American White-winged Scoter twitch, 1 April 2018

This bird was found last weekend and being a new world bird for me it had been bugging me all week! Lack of transport was an issue for me with just my crappy van but luckily Dave Russell was hatching a plan to go during the Easter weekend. With some domestic re-arrangements made Jus joined us too.  There was just one window of opportunity over the weekend when the weather forecast looked good and that was Sunday.

We left Hethersett at 14.30 on Saturday and drove straight up, managing to secure a room in a Travelodge in Musselburgh. Being just 10 minutes away we were on site by 08.00 in the morning and the small group of birders there had already located the drake American White-winged Scoter in a small group of c12 Velvet Scoters. The light was superb so despite the distance of c800 meters we managed some nice views of this subtle bird. Compared to the Velvets it had a noticably larger and more 'upturned' white eye patch and in the field at distance this was the most obvious feature. Closer scrutiny revealed a restricted coloured area on the bill which was a peachy-red colour rather than the yellowy-orange on Velvet and the 'stepped' profile of the head from crown down to bill. A further scan of the area gave us a lovely adult drake Surf Scoter, drake Long-tailed Duck, a total of c70 Velvet Scoter, loads of Eider, Shags, plenty of Goldeneye along the River Esk plus Wigeon, 2 Gadwall, Bar-tailed Godwits and Curlew.

 American White-winged Scoter twitch, Musselburgh


Leaving the site we decided to drive 30 minutes east to Gulane and walk out to Gulane Point clocking a Peregrine near Aberlady en-route. Here the variety wasn't what we'd hoped for but c350 Velvet Scoters amongst 1000s of Common Scoter, 1 Scaup, 2 Fulmars, 2 Gannets, good numbers of Razorbills and a single Guillemot. It had become a 4-scoter morning which is a first for me. After a mega breakfast bap at a cafe in Gulane (square sausage anyone?!) we headed back to Musselburgh for 2nd dabs at the scoter. Sadly the flock was no nearer and with the light much worse we didn't hang around except to gawp at the Surf Scoter again!

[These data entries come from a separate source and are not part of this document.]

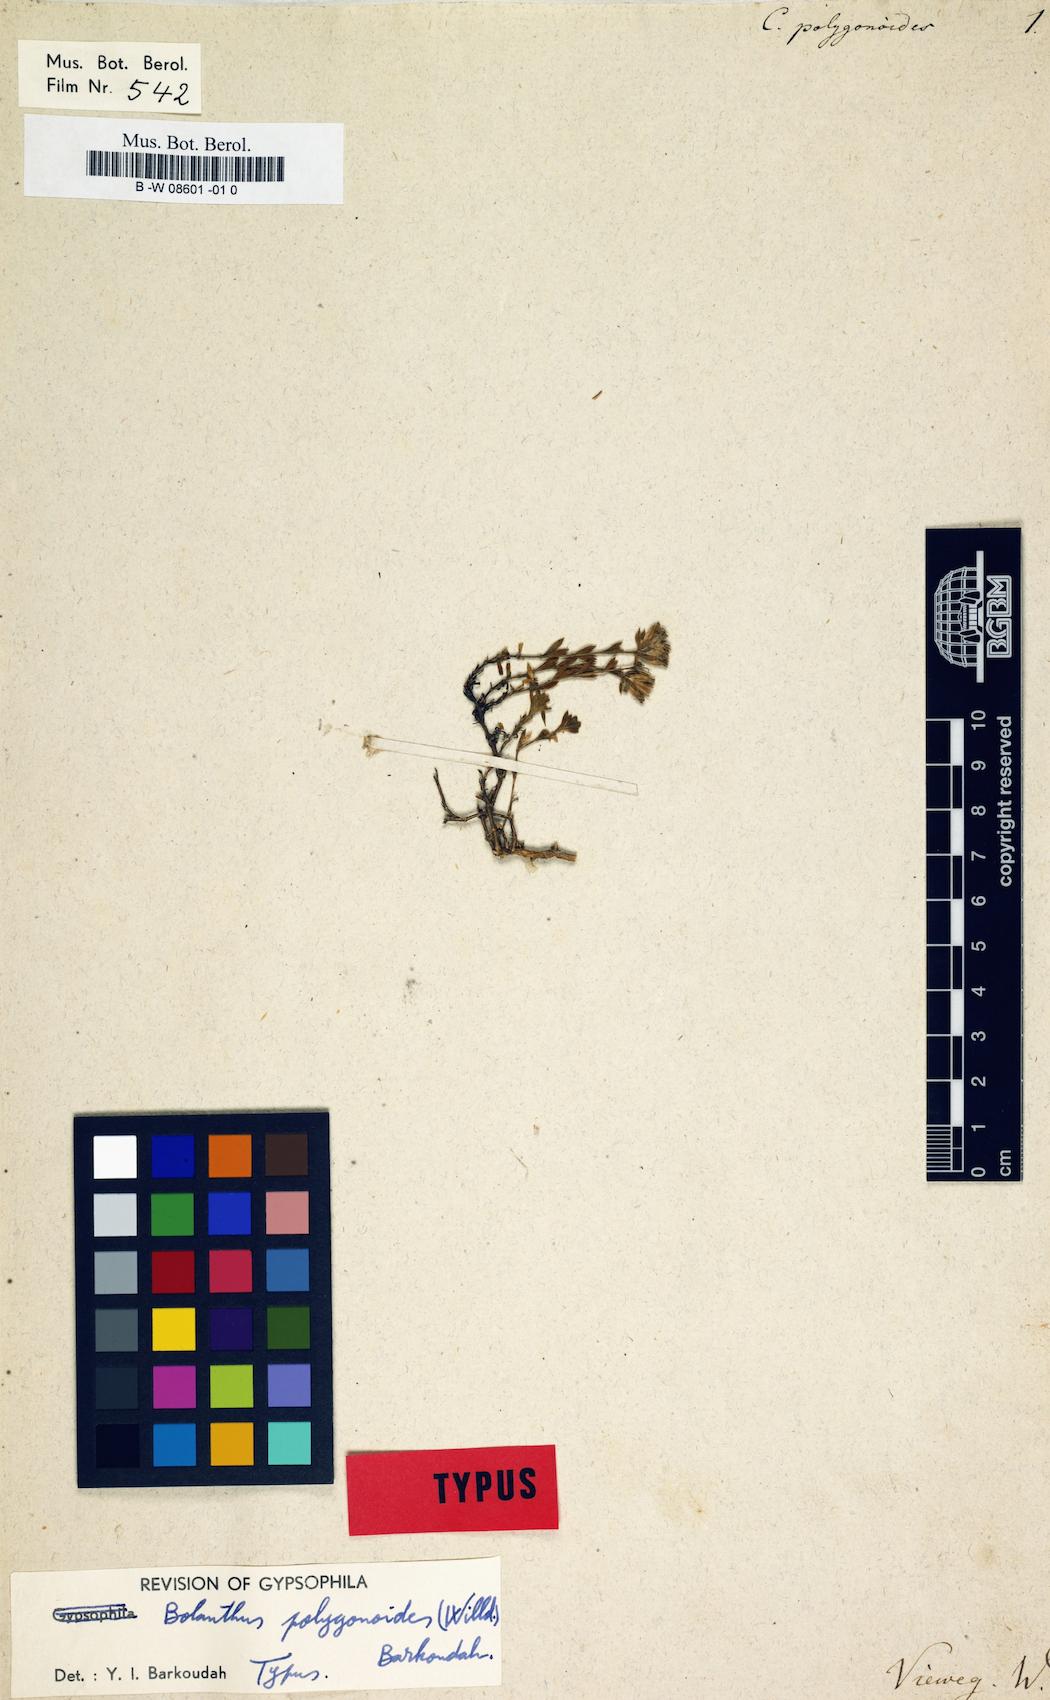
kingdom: Plantae
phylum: Tracheophyta
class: Magnoliopsida
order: Caryophyllales
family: Caryophyllaceae
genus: Graecobolanthus
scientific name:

Making our way through the traffic around the south side of Edinburgh we arrived at Blackford Pond to locate the drake Ring-necked Duck immediately. It showed amazingly well in superb light with a few Tufted Duck as did a pair of Goosander. It was time to quit Scotland and head down the Northumberland coast.

Ring-necked Duck


The pretty coastal village of Low Newton-by-the-Sea was our next destination. Another Peregrine was seen on the way before we strolled down through the village. Around the back of a barn I then found a female/1yr male Black Redstart on a fence post as we continued on (via a boinus fracas with a couple of bellend geordie birders who I pointed out the Black Redstart too only for them then claim I got in their way - the aggression and ingratitude were amazing, as were their faces when Jus and Dave walked around the corner!). On a flood there our target, a Grey Phalarope was showing very nicely, albeit along the back edge. 2 Dunlin and loads of Redshank were also on the pool as were c15 Purple Sandpipers amongst large numbers of Turnstone on a offshore islet. A Rock Pipit also flew over.

By complete contrast the grim coastal town of Newbiggin was our final port of call. Here the male White-spotted Bluethroat only found earlier in the day was showing on arrival on a very narrow strip of beach below a grassy bank.

 White-spotted Bluethroat

Job done we headed home getting back well after midnight.